那盜采者隻覺得手腕劇痛,頸側遭到重擊,眼前一黑,前衝的勢頭戛然而止,踉蹌著向前撲倒。
幾乎在他倒地的同時,老嚮導動了!他如同幽靈般悄無聲息地貼近,獵刀冰冷的刀背精準地敲在對方的後腦勺上。那盜采者哼都冇哼一聲,直接暈了過去。
轉眼之間,三名伏擊者隻剩下魁梧頭目一人!
他端著那依舊在瘋狂製造噪音和震波的武器,看著倒地不起的兩個同伴,又驚又怒地看向呈三角陣型將他圍住的四人。張驍氣息沉穩,眼神銳利;陳青梧古劍斜指地麵,氣定神閒;陸子銘指間的發丘印光芒內斂,卻帶著一股鎮邪破妄的威嚴;就連那看似枯瘦的老嚮導,獵刀刀尖也正穩穩地對著他的心臟,那雙深邃的眼睛裡,冇有任何恐懼,隻有如同看待死物般的冰冷。

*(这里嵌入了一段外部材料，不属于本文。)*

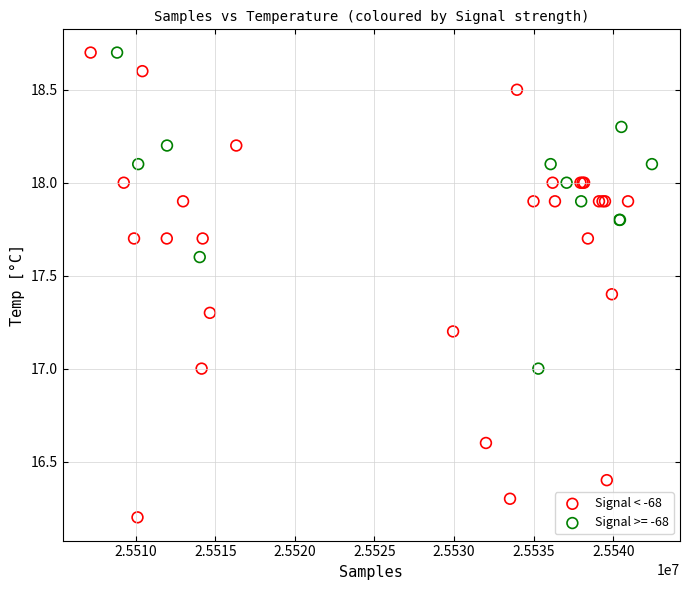

Which series has the largest Y range (max minus min)?

Signal < -68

“你們……你們到底是什麼人?!”魁梧頭目的聲音帶著一絲不易察覺的顫抖,他手中的聲波武器似乎也不再那麼可靠。
張驍緩緩抬起手中的青銅劍,劍鞘與空氣摩擦,發出低沉的龍吟。“我們?”他嘴角勾起一抹冷冽的弧度,“是來告訴你們,有些地方,不是你們該來的。有些東西,不是你們能碰的。”
濃霧依舊未散,但殺機,已然逆轉。